------ DATA BLOCK

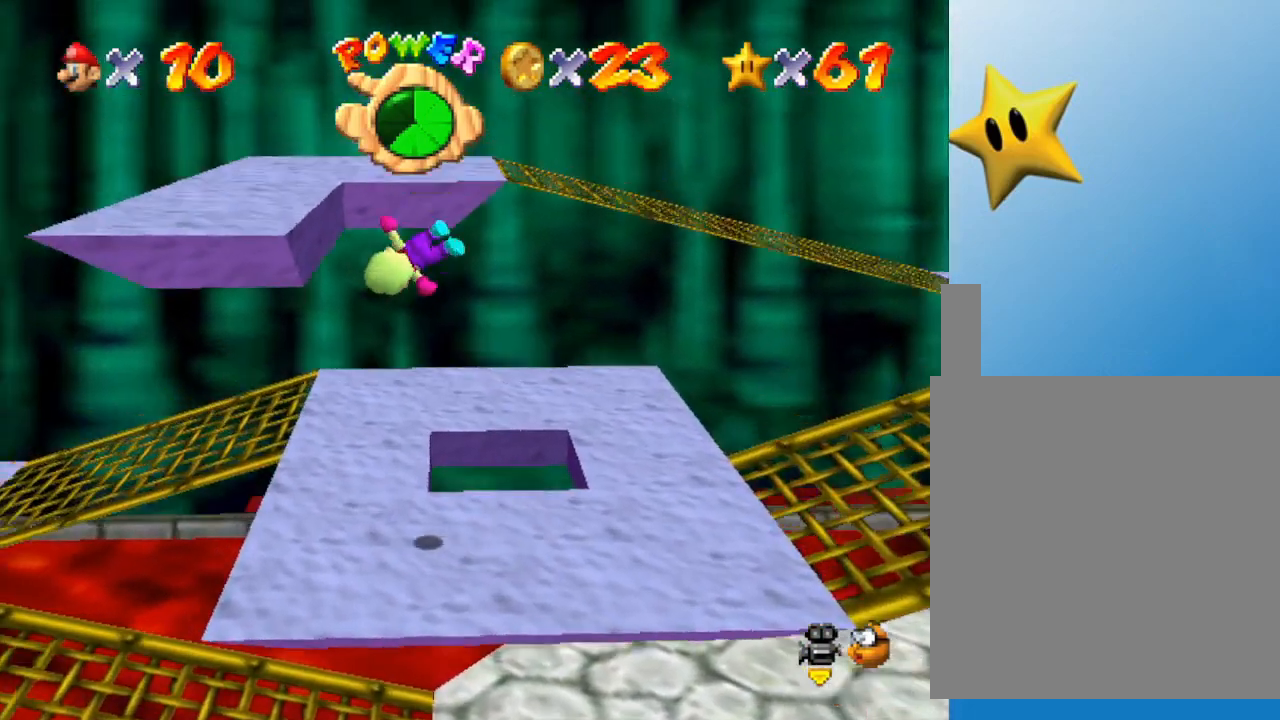
{"buttons": [], "left_stick": "center", "events": [[117, "A", "up"], [267, "left_stick", "center"]]}
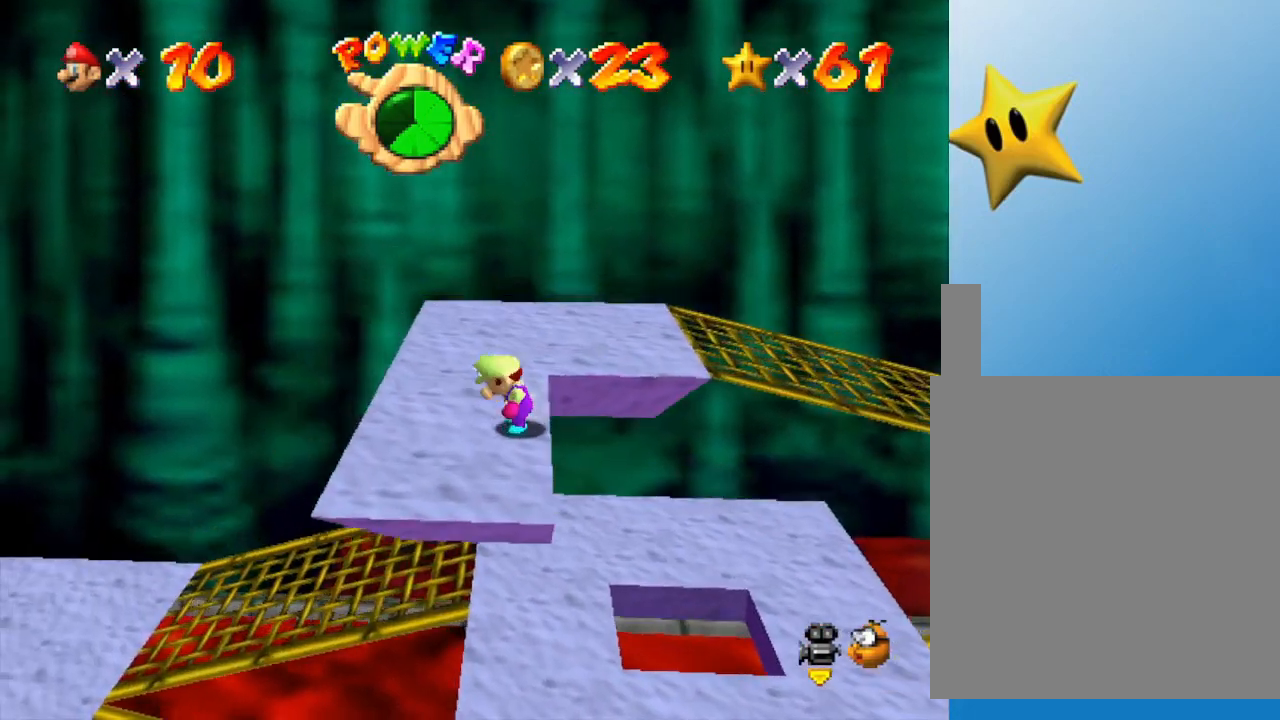
{"buttons": [], "left_stick": "left", "events": [[450, "left_stick", "left"]]}
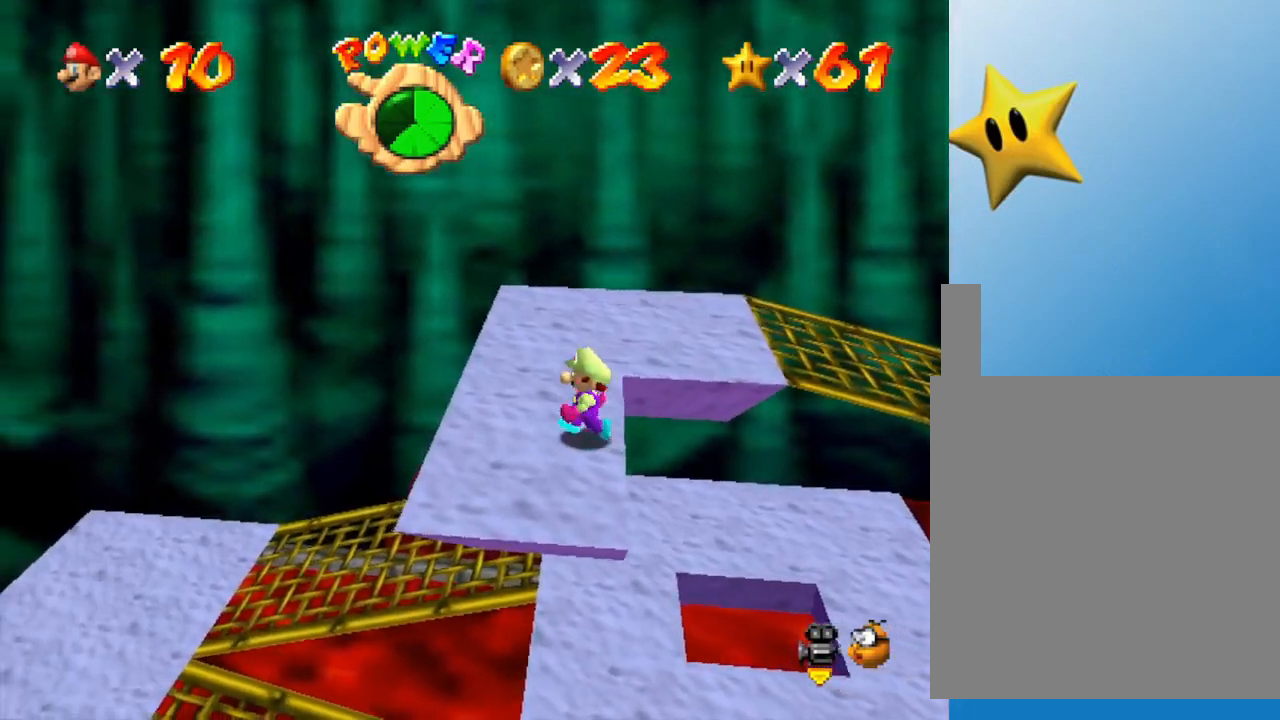
{"buttons": [], "left_stick": "center", "events": [[17, "left_stick", "center"]]}
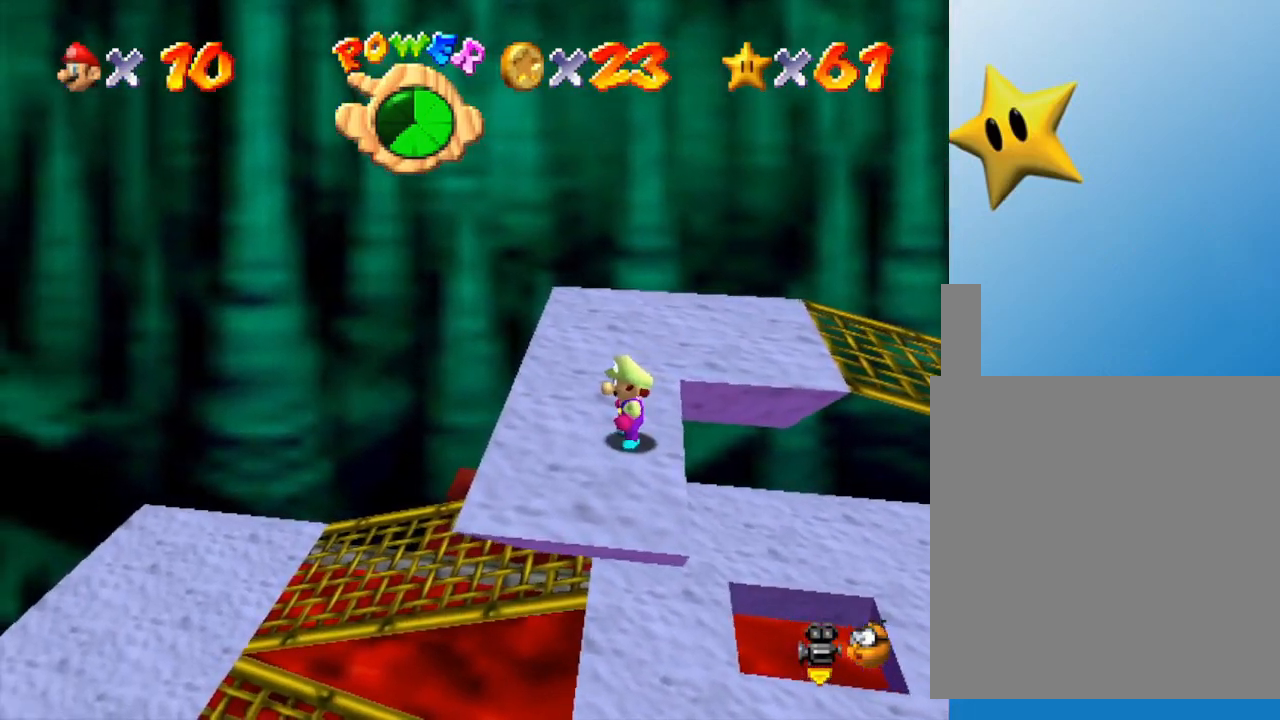
{"buttons": [], "left_stick": "center", "events": []}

------------

EXERCISE DESCRIPTION:
Output the listing above in full and exactly, with pictures excluded.

TASK SOLUTION:
{"buttons": [], "left_stick": "center", "events": [[117, "A", "up"], [267, "left_stick", "center"]]}
{"buttons": [], "left_stick": "left", "events": [[450, "left_stick", "left"]]}
{"buttons": [], "left_stick": "center", "events": [[17, "left_stick", "center"]]}
{"buttons": [], "left_stick": "center", "events": []}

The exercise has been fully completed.